Data plane components are configured with Kubernetes Horizontal Pod Autoscaler (HPA), which can be adjusted to match your traffic patterns and resource requirements. The management plane is scaled and managed by Tetrate.

Infrastructure as code

Tetrate Agent Router provides Helm charts for installing and managing data plane components on Kubernetes. Terraform modules are also available for provisioning the underlying cloud infrastructure (VPCs, subnets, IAM roles, etc.) when needed. Together, these allow fully reproducible, version-controlled deployments.

Resilience without full cutover

Each data plane runs independently in its own Kubernetes cluster and routes within its configured provider set. Developers configure fallback policies that define which backends to try when the primary fails for a given request; no cluster-wide or region-wide cutover is involved.

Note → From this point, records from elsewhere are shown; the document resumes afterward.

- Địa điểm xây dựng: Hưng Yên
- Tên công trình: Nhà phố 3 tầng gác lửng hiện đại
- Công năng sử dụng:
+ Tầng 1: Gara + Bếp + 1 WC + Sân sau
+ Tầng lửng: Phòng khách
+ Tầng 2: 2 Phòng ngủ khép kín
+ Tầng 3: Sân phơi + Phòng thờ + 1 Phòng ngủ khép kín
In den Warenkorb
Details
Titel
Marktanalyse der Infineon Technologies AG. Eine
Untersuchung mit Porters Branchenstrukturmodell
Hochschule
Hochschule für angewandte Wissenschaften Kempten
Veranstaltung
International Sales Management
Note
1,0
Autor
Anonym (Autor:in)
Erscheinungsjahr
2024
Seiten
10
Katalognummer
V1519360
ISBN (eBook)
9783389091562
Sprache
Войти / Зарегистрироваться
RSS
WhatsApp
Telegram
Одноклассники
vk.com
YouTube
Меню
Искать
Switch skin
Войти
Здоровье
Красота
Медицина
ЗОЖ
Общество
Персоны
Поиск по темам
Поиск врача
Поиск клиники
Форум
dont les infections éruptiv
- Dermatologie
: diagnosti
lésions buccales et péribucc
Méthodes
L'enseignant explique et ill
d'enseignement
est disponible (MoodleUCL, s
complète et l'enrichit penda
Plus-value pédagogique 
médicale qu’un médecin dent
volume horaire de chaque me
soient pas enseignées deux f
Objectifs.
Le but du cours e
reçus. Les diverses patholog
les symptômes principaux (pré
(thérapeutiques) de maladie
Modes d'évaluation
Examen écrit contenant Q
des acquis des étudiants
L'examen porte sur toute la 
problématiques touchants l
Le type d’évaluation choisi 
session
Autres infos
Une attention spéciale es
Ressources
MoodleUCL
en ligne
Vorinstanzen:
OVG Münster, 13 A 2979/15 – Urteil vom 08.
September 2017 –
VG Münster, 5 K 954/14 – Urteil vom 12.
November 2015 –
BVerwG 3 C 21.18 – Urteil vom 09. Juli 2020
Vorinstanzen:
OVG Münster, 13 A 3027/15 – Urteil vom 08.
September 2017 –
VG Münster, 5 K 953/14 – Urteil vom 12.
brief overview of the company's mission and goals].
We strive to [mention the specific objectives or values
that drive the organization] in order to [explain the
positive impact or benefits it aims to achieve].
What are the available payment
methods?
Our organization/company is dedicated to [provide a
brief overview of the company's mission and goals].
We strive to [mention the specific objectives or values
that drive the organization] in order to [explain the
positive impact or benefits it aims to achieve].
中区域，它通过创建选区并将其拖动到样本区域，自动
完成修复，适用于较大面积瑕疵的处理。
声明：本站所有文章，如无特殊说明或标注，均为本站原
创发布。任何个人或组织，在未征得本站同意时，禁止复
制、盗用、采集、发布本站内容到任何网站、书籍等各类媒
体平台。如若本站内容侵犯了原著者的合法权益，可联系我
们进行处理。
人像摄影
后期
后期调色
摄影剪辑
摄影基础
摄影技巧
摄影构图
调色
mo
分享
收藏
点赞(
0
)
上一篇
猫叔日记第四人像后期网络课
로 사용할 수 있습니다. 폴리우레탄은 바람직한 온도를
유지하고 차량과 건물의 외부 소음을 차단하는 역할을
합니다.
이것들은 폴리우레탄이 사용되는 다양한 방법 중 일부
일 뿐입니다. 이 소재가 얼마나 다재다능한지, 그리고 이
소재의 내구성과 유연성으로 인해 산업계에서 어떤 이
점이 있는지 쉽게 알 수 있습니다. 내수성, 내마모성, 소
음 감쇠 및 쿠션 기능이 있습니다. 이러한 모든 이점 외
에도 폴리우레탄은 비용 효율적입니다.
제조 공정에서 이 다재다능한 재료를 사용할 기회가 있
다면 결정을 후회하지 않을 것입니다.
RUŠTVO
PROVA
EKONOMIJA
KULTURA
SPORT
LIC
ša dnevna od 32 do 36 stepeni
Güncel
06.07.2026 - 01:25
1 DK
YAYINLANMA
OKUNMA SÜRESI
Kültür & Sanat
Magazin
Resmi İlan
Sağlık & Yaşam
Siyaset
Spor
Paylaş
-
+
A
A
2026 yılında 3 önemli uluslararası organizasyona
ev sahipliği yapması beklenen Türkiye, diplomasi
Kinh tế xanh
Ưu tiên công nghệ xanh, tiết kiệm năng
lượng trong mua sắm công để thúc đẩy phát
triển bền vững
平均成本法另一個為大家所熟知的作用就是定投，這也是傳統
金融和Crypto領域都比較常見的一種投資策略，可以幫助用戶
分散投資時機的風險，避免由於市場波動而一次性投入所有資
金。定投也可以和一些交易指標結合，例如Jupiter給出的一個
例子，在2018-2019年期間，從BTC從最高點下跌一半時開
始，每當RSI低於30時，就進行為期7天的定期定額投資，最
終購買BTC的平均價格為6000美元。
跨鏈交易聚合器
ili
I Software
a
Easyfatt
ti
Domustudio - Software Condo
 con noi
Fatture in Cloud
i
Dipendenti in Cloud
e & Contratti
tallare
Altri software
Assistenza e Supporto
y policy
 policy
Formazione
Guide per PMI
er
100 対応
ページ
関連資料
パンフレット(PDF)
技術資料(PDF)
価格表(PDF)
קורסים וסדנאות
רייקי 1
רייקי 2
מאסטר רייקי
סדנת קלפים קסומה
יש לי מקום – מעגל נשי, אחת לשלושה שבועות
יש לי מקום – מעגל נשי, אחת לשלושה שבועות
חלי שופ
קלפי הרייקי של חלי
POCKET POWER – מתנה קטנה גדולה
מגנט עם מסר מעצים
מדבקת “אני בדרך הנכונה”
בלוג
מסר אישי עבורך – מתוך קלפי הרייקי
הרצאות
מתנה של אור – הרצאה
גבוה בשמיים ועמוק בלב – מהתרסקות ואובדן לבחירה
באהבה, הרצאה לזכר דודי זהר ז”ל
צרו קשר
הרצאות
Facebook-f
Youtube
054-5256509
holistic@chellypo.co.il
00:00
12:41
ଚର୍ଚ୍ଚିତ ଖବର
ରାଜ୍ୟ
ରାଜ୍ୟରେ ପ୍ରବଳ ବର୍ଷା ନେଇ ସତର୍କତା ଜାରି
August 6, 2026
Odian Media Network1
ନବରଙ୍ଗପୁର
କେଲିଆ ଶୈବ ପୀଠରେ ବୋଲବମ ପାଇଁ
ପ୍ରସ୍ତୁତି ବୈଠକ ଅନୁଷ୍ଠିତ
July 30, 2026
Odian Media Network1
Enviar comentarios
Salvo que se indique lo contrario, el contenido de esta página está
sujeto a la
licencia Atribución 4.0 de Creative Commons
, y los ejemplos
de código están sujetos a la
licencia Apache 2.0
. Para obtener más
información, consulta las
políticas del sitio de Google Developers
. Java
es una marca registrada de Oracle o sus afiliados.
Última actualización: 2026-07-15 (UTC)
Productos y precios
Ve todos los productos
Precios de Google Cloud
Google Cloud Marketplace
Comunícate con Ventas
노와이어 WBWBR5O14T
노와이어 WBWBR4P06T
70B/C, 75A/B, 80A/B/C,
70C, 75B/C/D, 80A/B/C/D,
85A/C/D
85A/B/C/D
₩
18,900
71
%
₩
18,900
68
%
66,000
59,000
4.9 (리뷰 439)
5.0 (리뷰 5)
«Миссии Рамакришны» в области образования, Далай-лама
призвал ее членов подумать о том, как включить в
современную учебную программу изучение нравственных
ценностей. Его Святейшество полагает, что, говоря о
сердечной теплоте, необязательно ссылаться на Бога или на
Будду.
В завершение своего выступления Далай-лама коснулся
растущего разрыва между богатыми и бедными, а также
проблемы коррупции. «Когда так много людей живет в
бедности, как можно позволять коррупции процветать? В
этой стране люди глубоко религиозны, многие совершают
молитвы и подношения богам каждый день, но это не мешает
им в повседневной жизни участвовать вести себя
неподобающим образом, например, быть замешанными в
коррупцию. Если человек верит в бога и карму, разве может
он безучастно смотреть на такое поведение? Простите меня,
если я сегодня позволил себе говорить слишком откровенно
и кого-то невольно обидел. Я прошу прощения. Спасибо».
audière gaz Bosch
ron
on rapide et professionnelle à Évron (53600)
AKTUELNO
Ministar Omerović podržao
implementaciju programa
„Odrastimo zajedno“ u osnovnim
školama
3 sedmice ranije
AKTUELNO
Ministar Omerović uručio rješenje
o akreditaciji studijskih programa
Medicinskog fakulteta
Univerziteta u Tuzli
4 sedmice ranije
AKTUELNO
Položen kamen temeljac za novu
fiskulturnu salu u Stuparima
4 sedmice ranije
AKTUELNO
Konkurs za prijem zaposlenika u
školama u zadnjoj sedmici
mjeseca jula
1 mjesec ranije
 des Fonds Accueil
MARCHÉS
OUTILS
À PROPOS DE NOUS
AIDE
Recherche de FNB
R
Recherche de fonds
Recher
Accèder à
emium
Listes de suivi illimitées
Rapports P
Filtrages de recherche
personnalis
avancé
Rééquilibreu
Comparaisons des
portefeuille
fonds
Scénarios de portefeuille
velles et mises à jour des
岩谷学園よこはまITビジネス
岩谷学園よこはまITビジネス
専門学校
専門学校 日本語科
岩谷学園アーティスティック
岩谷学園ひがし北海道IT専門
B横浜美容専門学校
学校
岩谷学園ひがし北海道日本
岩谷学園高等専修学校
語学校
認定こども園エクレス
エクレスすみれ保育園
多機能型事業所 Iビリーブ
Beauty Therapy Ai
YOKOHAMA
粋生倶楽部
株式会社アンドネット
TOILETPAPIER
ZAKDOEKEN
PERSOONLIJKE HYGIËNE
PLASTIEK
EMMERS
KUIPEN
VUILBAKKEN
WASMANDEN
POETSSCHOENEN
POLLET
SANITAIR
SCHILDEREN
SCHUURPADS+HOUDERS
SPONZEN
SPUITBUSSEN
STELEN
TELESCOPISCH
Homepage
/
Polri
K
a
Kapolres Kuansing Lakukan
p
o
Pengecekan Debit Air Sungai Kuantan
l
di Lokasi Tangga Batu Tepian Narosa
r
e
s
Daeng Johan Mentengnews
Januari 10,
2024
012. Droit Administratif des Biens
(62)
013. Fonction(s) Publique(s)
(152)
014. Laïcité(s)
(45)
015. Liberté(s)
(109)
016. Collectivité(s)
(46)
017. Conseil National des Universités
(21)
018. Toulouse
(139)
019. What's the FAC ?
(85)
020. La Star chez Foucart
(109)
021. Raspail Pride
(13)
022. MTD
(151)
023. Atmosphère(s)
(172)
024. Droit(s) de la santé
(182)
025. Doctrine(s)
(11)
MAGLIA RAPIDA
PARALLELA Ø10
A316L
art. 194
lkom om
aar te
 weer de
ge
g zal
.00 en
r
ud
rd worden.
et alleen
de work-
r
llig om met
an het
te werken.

Under the hood, each backend in a fallback chain is assigned a priority level in the AI gateway AIGatewayRoute resource. When a request to the priority-0 backend fails (rate limit, server error, connection failure), the gateway retries at priority 1, then priority 2, and so on, all within the same HTTP request lifecycle. There is no provider-level health tracking; each request independently discovers failures and walks the priority chain. This per-request model means intermittent errors are absorbed transparently without application-level retry logic.